+++ Data in this exercise

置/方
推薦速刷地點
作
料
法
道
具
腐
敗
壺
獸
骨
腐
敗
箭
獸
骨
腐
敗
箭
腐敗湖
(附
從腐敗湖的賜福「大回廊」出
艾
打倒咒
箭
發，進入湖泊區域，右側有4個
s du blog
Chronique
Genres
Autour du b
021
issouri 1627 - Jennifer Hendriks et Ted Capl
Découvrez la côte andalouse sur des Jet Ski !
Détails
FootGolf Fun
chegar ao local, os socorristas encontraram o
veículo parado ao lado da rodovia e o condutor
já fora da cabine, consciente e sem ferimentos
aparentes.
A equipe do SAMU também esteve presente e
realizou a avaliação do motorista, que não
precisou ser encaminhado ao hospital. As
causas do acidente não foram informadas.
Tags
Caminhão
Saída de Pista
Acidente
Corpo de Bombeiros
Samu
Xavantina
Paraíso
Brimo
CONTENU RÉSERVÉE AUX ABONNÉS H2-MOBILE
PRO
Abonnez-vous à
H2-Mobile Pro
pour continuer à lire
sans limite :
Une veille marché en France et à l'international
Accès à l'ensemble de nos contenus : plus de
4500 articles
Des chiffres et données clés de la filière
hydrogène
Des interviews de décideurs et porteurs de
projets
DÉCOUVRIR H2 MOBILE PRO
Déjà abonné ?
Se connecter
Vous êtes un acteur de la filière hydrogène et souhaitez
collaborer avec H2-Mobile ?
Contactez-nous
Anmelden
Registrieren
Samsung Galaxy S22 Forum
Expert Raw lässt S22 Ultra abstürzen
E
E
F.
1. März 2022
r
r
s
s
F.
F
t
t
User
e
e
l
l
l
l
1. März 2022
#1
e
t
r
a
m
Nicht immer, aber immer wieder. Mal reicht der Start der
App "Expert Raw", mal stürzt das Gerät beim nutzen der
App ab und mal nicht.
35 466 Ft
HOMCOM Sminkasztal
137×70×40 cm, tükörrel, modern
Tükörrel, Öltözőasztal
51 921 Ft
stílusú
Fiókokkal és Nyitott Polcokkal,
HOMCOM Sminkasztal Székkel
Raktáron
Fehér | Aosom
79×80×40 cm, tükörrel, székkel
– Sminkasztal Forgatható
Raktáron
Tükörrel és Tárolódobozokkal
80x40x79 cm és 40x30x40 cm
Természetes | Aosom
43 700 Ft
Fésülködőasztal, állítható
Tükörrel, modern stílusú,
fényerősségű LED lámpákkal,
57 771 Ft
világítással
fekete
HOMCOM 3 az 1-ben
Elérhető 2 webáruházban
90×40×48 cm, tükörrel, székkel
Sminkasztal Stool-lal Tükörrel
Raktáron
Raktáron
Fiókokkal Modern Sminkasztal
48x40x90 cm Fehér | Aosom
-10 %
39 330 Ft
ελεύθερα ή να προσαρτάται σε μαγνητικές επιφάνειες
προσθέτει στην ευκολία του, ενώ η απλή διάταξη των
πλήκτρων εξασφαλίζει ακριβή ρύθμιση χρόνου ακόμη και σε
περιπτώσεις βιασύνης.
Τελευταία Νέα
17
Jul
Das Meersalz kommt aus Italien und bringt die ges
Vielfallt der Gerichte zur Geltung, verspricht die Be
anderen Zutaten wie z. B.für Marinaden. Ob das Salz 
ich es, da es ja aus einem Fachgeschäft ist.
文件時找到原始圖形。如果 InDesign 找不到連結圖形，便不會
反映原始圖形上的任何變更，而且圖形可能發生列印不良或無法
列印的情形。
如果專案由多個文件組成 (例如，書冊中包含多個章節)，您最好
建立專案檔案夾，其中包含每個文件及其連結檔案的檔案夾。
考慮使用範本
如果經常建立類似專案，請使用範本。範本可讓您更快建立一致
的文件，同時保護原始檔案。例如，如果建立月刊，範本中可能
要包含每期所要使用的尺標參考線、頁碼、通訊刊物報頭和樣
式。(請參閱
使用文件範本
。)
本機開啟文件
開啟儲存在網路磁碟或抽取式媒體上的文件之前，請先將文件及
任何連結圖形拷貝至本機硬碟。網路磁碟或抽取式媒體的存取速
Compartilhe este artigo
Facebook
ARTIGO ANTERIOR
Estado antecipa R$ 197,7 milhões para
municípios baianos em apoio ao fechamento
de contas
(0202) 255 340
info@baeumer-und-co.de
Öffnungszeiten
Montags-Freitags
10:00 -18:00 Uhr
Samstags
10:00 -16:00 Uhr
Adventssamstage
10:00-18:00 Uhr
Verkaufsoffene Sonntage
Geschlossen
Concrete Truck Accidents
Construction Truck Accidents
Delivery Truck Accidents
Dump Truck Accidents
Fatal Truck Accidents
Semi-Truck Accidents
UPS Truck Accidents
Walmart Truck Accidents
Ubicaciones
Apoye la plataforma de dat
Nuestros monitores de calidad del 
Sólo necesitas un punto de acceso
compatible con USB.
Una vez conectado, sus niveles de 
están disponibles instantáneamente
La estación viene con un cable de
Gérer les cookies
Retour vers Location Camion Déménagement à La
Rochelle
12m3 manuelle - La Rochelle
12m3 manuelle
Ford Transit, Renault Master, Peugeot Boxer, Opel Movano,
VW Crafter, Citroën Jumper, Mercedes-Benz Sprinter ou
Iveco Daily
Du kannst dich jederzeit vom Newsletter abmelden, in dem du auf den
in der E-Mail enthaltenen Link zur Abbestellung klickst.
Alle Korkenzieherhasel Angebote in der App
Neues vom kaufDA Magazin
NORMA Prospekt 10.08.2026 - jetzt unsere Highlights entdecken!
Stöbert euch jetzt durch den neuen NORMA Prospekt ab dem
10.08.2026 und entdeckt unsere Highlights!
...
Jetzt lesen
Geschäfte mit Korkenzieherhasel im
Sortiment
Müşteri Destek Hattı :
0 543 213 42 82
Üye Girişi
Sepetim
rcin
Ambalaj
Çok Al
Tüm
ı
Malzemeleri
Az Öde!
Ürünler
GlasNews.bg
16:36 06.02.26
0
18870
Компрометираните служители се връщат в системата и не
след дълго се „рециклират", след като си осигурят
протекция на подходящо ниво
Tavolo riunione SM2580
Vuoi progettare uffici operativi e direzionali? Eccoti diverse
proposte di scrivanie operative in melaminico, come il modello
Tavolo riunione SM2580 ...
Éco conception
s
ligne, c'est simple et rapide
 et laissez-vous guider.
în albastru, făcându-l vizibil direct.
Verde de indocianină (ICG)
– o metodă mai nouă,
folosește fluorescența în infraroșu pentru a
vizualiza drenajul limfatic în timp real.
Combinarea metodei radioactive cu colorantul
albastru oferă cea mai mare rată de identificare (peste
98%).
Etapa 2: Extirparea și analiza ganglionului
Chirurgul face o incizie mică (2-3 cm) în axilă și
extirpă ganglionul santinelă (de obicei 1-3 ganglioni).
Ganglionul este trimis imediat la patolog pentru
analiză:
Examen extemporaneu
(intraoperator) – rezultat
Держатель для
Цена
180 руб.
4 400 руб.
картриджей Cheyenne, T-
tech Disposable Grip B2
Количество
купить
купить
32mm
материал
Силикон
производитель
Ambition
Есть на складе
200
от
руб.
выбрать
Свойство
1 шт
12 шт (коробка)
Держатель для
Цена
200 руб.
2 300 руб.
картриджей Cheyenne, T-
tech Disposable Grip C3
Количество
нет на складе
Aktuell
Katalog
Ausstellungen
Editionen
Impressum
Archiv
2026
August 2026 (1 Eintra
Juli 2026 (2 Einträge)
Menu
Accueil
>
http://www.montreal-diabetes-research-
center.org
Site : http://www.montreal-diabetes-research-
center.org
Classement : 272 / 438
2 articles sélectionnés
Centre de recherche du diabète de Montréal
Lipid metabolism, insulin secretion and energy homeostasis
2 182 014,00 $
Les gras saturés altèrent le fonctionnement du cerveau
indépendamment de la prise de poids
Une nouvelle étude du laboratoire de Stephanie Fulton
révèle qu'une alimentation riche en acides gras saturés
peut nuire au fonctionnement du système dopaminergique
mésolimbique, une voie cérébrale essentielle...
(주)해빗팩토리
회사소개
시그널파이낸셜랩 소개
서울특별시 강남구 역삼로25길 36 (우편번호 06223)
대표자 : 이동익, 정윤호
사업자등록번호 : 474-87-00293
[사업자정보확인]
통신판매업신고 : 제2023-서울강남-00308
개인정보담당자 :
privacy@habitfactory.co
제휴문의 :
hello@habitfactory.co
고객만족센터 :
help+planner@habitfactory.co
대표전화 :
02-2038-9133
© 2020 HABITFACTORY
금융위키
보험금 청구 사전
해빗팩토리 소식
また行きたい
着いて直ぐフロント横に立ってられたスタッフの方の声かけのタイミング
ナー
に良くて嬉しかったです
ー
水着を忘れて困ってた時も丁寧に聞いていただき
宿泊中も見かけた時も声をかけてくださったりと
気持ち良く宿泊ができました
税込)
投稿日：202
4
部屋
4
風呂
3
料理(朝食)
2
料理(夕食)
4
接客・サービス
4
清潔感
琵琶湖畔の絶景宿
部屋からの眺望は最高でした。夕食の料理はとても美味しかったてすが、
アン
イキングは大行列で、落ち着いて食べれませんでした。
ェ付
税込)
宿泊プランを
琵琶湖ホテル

++++++

## Work to be completed
What lines of the material above include "Tavolo"? Copy each one.

## Written answer
Tavolo riunione SM2580
Tavolo riunione SM2580 ...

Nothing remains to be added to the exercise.